Mon crime, la pièce d’origine, fait-elle partie de ce boulevard noble ? Même si elle fut créée à la scène par Edwige Feuillère, on peut se permettre d’en douter. Luchini citait Lubitsch et Guitry à propos du film, des noms grandioses un peu rapidement jetés en pâture aux spectateurs. Louis Verneuil a pu écrire quelques textes relevés (Le Fauteuil 47, Ma cousine de Varsovie), Georges Berr scénariser quelques films connus encore aujourd’hui (Le Million de René Clair), leurs dialogues dans Mon crime, reconnaissons-le, n’atteignent pas toujours des sommets. Il faudra ainsi déplorer un démarrage assez longuet, lorsque le propriétaire (Franck de Lapersonne) de l’appartement où cohabitent deux amies (Nadia Tereszkiewicz et Rebecca Marder) vient réclamer son dû. De même, on regrettera la fadeur du personnage du fiancé de Nadia Tereszkiewicz, joué par Édouard Sulpice, quelque peu sabordé par Verneuil et Berr, qui lui laissent peu de chances de sauver son rôle.
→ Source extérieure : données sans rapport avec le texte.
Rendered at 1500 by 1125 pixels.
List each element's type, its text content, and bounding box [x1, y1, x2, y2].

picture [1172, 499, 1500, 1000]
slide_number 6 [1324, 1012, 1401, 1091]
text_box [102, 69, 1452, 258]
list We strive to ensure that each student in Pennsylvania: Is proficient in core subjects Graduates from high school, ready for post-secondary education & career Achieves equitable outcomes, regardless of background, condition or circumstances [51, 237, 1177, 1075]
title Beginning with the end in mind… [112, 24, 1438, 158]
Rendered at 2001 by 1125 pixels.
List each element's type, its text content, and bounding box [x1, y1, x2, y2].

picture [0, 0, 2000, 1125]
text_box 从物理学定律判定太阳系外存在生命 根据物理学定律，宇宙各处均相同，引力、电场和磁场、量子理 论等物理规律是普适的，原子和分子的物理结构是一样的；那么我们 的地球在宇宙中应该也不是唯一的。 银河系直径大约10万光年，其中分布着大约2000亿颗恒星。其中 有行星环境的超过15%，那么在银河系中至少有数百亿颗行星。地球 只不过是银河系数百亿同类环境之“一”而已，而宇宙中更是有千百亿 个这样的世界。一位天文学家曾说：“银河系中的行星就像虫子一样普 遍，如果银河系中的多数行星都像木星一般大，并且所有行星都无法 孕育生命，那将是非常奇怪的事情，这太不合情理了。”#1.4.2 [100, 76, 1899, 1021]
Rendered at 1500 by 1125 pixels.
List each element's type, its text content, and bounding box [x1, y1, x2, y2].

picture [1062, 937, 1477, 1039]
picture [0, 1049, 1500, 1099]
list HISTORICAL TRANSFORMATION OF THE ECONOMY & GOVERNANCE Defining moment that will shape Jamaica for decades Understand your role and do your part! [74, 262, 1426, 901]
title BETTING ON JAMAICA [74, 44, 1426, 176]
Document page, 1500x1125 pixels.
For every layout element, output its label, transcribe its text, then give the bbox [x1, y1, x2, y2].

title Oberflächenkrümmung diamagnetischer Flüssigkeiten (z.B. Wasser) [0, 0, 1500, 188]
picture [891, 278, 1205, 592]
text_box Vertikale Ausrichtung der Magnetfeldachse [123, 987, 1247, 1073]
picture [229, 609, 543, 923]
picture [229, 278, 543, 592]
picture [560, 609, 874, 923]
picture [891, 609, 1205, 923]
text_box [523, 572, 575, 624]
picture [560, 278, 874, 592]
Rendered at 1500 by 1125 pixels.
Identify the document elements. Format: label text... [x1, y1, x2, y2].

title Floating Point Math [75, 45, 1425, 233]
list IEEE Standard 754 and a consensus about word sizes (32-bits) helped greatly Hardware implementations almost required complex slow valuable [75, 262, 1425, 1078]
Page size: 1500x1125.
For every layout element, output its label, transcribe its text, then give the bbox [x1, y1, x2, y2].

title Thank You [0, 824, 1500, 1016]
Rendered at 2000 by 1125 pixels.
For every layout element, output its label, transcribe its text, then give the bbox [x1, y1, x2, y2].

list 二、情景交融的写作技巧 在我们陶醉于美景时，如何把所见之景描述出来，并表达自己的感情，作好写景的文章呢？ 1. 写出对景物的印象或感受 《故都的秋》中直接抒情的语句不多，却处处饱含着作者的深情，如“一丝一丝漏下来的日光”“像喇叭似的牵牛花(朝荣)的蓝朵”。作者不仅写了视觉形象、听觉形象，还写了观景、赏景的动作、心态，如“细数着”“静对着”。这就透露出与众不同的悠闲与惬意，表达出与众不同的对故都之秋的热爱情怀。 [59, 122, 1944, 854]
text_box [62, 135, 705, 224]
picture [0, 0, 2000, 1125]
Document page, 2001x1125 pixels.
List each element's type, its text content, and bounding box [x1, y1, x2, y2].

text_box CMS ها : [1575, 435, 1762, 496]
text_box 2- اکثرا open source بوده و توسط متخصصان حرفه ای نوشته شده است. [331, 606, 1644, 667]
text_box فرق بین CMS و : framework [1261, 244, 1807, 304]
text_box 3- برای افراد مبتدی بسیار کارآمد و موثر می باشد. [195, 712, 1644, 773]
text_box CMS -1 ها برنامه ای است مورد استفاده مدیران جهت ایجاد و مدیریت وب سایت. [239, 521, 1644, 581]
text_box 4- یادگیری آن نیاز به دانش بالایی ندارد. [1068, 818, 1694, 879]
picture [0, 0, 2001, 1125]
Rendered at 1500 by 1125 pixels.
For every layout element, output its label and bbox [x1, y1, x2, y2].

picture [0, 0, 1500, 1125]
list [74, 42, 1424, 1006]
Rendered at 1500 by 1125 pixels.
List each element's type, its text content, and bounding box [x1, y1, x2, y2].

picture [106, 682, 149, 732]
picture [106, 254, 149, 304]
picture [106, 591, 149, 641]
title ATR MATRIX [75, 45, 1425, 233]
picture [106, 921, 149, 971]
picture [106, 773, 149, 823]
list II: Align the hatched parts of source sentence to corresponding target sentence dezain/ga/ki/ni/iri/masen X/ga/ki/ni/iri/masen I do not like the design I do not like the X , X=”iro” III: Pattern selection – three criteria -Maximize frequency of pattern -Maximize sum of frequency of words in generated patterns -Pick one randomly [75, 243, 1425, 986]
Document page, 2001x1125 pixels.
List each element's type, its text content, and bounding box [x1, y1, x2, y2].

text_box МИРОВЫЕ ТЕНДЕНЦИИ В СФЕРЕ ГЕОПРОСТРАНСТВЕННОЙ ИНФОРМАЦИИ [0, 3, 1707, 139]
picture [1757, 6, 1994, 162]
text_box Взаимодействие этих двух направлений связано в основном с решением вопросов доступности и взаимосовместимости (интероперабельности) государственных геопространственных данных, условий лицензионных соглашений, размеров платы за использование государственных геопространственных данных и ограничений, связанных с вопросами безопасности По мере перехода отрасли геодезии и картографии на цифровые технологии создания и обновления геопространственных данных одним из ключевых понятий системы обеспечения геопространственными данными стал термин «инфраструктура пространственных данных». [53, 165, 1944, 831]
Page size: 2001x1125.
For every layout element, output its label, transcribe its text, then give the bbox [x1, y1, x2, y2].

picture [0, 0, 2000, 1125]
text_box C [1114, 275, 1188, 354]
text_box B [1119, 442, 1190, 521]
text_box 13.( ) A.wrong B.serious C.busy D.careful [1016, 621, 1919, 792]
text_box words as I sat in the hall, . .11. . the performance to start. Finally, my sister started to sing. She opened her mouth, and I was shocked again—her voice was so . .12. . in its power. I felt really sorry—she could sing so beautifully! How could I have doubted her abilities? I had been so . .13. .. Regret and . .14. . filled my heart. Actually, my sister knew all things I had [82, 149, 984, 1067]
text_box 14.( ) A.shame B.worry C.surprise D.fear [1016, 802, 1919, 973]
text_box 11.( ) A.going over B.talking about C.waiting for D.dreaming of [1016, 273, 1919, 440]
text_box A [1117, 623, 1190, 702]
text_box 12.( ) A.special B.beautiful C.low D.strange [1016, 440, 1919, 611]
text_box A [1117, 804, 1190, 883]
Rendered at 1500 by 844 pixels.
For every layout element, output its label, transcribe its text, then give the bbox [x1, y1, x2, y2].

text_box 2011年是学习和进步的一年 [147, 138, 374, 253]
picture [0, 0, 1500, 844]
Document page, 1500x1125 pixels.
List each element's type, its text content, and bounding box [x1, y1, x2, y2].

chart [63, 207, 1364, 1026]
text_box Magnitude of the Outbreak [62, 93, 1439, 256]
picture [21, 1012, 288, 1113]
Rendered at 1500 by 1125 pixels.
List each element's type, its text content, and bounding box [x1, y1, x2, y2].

On s’étonnera juste, et c’est sans doute ce qui a retenu l’attention d’Ozon, du propos féministe qui nourrit le récit et qui devait sans doute choquer le public de 1934. C’est là la valeur ajoutée de Mon crime, la raison pour laquelle il faut voir ce film et qui le rend accessible à un public d’aujourd’hui en donnant à entendre des phrases assassines qui résonnent toujours aussi justement près de 90 ans après.
Le film est agréable à suivre et Nadia Tereszkiewicz et Rebecca Marder ont la fraîcheur qui convient à leurs personnages. Une fraîcheur qui dissimule parfaitement la manipulation dont elles sont capables de faire preuve. Quand à Ozon, il semble s’être bien amusé, allant jusqu’à donner le rôle du procureur Maurice Vrai à… Michel Fau.
François Ozon réussit donc un film d’acteurs dont on regrette qu’il ne soit pas aussi un film de cinéaste. Comme pouvait l’être Huit femmes, également tirée d’une pièce de théâtre — et pas forcément, pour reprendre les termes de Fabrice Luchini, du boulevard noble.
Jean-Charles Lemeunier
Mon crime
Année : 2023
Origine : France
Réal et scén. : François Ozon, d’après la pièce de Louis Verneuil et Georges Berr
Photo : Manuel Dacosse
Musique : Philippe Rombi
Montage : Laure Gardette
Durée : 102 min
Avec Nadia Tereszkiewicz, Rebecca Marder, Isabelle Huppert, Fabrice Luchini, Dany Boon, André Dussollier, Félix Lefebvre, Édouard Sulpice, Régis Laspallès, Olivier Broche, Michel Fau, Évelyne Buyle, Daniel Prévost, Myriam Boyer, Jean-Christophe Bouvet…
Sortie sur les écrans par Gaumont le 8 mars 2023.